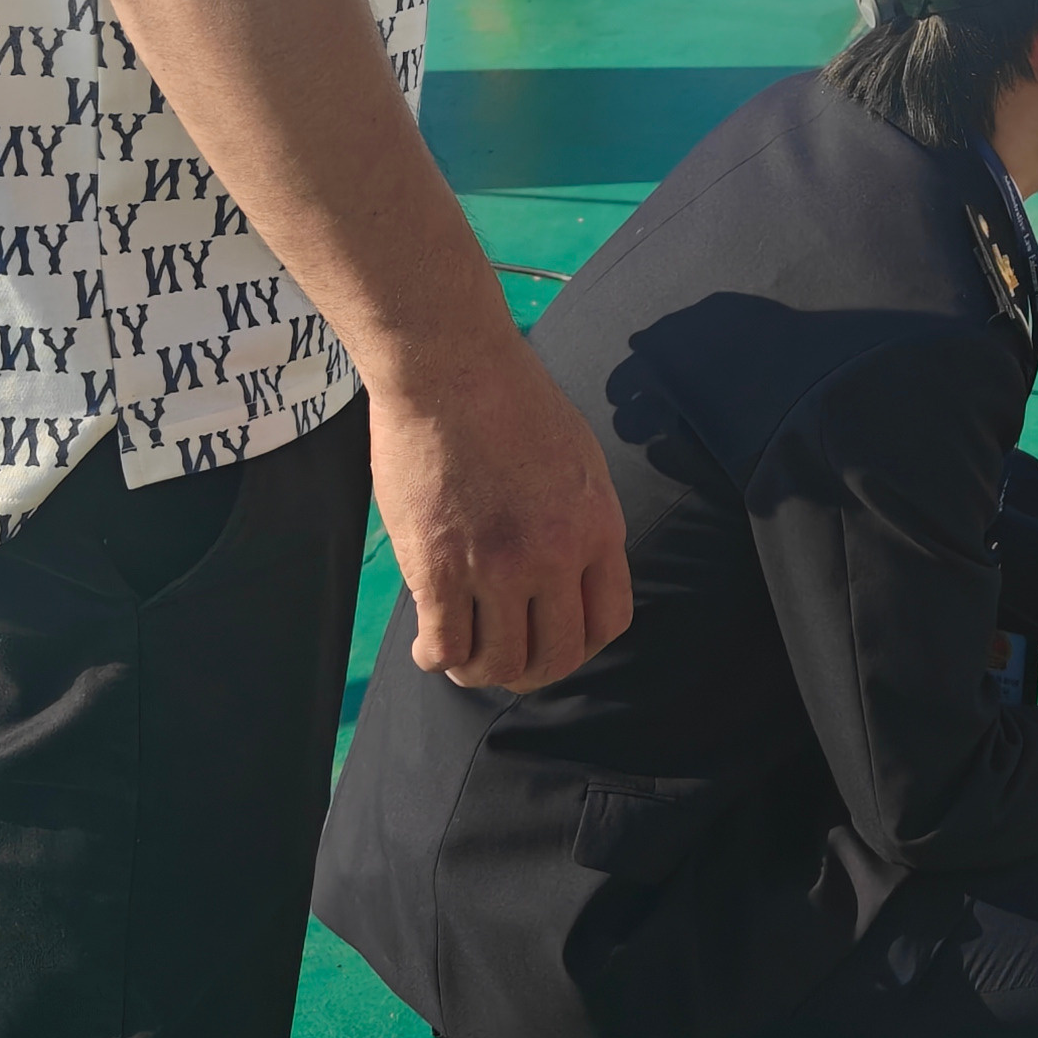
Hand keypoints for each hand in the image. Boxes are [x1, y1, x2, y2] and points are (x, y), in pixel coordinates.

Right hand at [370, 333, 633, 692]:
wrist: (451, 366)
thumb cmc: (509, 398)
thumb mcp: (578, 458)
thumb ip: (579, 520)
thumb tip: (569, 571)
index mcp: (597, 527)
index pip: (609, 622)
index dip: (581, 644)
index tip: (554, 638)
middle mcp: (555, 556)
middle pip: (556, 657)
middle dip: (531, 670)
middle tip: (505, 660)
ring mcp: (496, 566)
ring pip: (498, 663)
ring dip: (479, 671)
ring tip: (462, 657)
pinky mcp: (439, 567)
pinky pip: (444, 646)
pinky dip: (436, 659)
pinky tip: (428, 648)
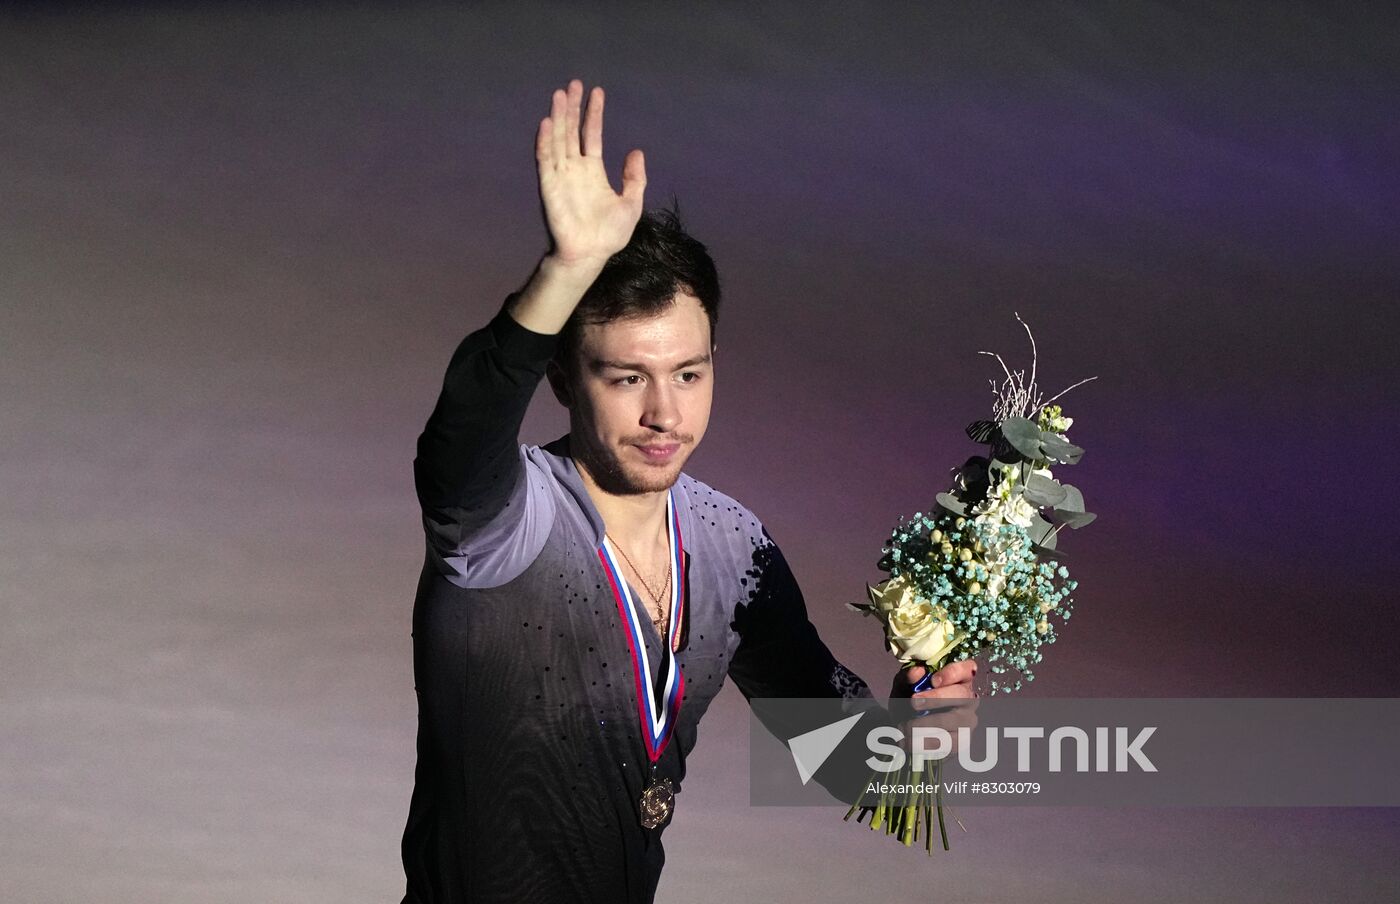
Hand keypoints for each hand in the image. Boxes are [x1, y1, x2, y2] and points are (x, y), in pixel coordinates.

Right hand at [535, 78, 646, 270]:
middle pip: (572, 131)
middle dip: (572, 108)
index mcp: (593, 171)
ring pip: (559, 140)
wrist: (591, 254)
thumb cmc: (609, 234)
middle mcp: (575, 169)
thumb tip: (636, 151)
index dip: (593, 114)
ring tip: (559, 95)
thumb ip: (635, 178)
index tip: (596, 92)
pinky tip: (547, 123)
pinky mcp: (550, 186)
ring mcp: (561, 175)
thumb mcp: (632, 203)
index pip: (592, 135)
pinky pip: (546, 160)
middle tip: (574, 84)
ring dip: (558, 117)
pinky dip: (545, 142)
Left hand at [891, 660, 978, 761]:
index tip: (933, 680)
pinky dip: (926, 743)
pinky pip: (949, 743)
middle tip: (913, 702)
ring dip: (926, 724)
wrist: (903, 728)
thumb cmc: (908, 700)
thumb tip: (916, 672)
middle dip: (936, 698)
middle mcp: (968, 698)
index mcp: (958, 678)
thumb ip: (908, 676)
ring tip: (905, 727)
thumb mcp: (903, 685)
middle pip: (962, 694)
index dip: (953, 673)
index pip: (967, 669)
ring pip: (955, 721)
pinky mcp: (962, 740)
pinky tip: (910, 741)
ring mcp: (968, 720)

○ ○ ○ ○ ○

Task goal: Transcribe each line of the material above verbatim, but do not include the images.

Result of this exercise:
Hand keypoints for each hand in the image. Boxes are [x1, y1, x2, y2] and points are (x, y), in pixel coordinates.

Right hand at [370, 333, 633, 692]:
wrist: (451, 366)
thumb cmc: (509, 398)
thumb mcp: (578, 458)
thumb ip: (579, 520)
thumb tip: (569, 571)
index mcp: (597, 527)
index pip: (609, 622)
index dip: (581, 644)
index tip: (554, 638)
middle mcp: (555, 556)
middle pip: (556, 657)
middle dip: (531, 670)
middle tip: (505, 660)
ring mcp: (496, 566)
ring pip: (498, 663)
ring dip: (479, 671)
ring tip: (462, 657)
pinky mcp: (439, 567)
pinky pip: (444, 646)
pinky dip: (436, 659)
pinky tip: (428, 648)
Hand keypoints for each hand in the image. Boxes are [x1, y1, x2, y2] and points are (x, y), in pixel coordinates.

Right hand at [535, 78, 646, 270]:
middle pip: (572, 131)
middle dip: (572, 108)
index mcp: (593, 171)
ring pip: (559, 140)
wrist: (591, 254)
thumb cmc: (609, 234)
middle mcp: (575, 169)
thumb tip: (636, 151)
index dip: (593, 114)
ring tip: (559, 95)
thumb ip: (635, 178)
index tip: (596, 92)
pinky tip: (547, 123)
pinky mcp: (550, 186)
ring mcp: (561, 175)
thumb mcp: (632, 203)
index pip: (592, 135)
pinky pip: (546, 160)
middle tip: (574, 84)
ring dip: (558, 117)
pinky dip: (545, 142)
Left hand at [891, 660, 978, 761]:
index tip: (933, 680)
pinky dip: (926, 743)
pinky pip: (949, 743)
middle tip: (913, 702)
ring dip: (926, 724)
wrist: (903, 728)
thumb cmc: (908, 700)
thumb tip: (916, 672)
middle dip: (936, 698)
middle mcp: (968, 698)
index mcp: (958, 678)
thumb ip: (908, 676)
ring tip: (905, 727)
thumb mcp: (903, 685)
middle pip: (962, 694)
index dip: (953, 673)
index pip: (967, 669)
ring pip: (955, 721)
pinky mcp: (962, 740)
pinky tip: (910, 741)
ring mcp: (968, 720)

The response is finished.